Letting go while holding on for dear life
My goodness we people can be such creatures of habits. If we aren’t careful we will spend our entire lives being just an older version of our younger self. In my case I think my parents should have gave me the middle name of Gonna. One day I am gonna do this and I am gonna do that just as soon as…….I am going to…..I promise you I am the one person who has never ever had any bad habits.
My bad habits had me wrapped up, tied up and bound. I could put my life on pause in a second and leave it there for the right moment. The right moment was not coming but since I was also the queen of excuses, I could always give you the reason. I don’t have time because, I have to many things to do, so I will get to it next week, do you realize how fast that week turned into a year and that year into a decade and……
It took me a while to learn that a lot of my pains, pressures and problems were simply symptoms that were trying to instigate change in my life. Sad but true, the only way I was going to really change was to have a dire consequence. Drop the weight or develop type 2 diabetes! Work hard at keeping passion and excitement in your marriage or it will become just a boring relationship! Give your kid more of you not more stuff or they will simply become empty people trying to fill an emotional void with stuff that never satisfies!

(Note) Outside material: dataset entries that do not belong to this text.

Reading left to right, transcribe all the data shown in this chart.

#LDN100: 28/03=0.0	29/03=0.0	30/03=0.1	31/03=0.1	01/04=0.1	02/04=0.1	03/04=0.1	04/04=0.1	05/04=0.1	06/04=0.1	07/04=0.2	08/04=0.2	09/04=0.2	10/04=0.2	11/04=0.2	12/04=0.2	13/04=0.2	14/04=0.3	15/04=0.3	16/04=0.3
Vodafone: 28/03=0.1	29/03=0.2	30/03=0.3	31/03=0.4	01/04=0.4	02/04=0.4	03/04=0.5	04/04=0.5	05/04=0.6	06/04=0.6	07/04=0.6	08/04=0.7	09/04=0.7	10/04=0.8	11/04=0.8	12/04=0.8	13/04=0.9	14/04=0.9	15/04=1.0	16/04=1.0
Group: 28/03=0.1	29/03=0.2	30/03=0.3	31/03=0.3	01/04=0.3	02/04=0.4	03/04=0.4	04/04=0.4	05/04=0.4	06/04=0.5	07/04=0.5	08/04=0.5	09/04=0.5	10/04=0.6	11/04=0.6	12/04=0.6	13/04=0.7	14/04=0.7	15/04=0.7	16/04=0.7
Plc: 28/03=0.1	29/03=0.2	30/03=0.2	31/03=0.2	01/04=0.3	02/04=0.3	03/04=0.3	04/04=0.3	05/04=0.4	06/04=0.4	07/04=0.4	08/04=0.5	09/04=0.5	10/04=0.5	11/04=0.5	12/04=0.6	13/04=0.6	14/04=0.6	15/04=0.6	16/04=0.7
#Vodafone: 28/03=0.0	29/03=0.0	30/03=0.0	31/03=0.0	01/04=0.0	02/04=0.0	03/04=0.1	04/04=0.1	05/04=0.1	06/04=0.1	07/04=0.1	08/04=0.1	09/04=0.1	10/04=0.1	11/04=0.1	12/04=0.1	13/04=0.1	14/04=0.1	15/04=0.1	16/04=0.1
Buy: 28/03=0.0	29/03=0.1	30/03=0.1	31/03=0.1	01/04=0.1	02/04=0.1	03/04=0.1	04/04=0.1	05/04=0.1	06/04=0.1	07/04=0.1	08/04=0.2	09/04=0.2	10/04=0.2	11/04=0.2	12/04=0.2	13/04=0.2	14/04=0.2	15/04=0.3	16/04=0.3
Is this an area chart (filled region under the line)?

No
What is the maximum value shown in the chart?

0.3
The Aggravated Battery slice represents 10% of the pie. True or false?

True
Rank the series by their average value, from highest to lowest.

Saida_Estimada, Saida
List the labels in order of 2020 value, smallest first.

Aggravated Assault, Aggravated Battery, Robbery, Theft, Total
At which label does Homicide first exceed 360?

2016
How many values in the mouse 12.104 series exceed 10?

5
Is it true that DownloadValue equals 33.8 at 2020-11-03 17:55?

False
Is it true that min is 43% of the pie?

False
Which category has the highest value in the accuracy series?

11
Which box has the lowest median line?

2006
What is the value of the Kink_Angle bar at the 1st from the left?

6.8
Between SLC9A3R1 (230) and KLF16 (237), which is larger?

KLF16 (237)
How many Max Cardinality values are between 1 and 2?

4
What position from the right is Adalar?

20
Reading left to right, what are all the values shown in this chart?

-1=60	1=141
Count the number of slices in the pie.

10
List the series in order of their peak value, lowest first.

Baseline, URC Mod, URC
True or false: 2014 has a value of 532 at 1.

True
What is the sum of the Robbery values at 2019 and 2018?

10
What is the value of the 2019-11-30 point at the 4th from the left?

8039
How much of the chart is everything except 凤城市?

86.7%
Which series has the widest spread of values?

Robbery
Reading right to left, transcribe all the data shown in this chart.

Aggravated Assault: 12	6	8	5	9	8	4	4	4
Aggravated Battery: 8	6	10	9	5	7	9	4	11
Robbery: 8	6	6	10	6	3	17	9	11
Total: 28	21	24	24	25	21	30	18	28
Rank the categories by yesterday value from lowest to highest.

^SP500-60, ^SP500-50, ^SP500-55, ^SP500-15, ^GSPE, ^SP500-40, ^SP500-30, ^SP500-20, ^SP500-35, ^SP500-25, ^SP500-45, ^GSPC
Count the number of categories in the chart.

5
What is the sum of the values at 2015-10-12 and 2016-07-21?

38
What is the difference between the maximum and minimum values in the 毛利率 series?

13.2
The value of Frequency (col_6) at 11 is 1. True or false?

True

My list could go on and on but my main problem was how to change? How to really change?
How do you let go while holding on for dear life? For me the solution materialized, when I came to the realization, that if I changed the way I thought about something it would eventually change the way I acted.
I learned to let go, of my dearly cherished, old habits by holding on tightly to what I wanted to become. It was and still is a totally mental and spiritual game. While my peers were busy telling me how they could never go without eating junk food. My mind was thinking of the benefits that come from healthy eating. I became prepared for health. My desire for good food became stronger than my desire for junk.
Instead of getting excited by a high calorie dessert, or a decadent feast. I became excited about becoming stronger, healthier and in shape. I would learn to do the uncomfortable things that would harness excellent results instead of doing the feel good, easy stuff that wastes valuable time.
I am no longer afraid to grow older, because I am prepared. I now knew it is possible to be a strong and vibrant 50, 60, 70, 80, 90 year old. I now know how to let go while holding on for dear life. I no longer have to try and try and try to change my actions only to stay in the same situation feeling like a failure. I still occasional visit the land of gonna, but I don’t hang around too long. Now I have discovered that as I change the way I think I change the person I am.
Program yourself for success, be willing to pay the price and unleash your awesome potential.You are made from quality material….believe it… act upon it… flourish and grow.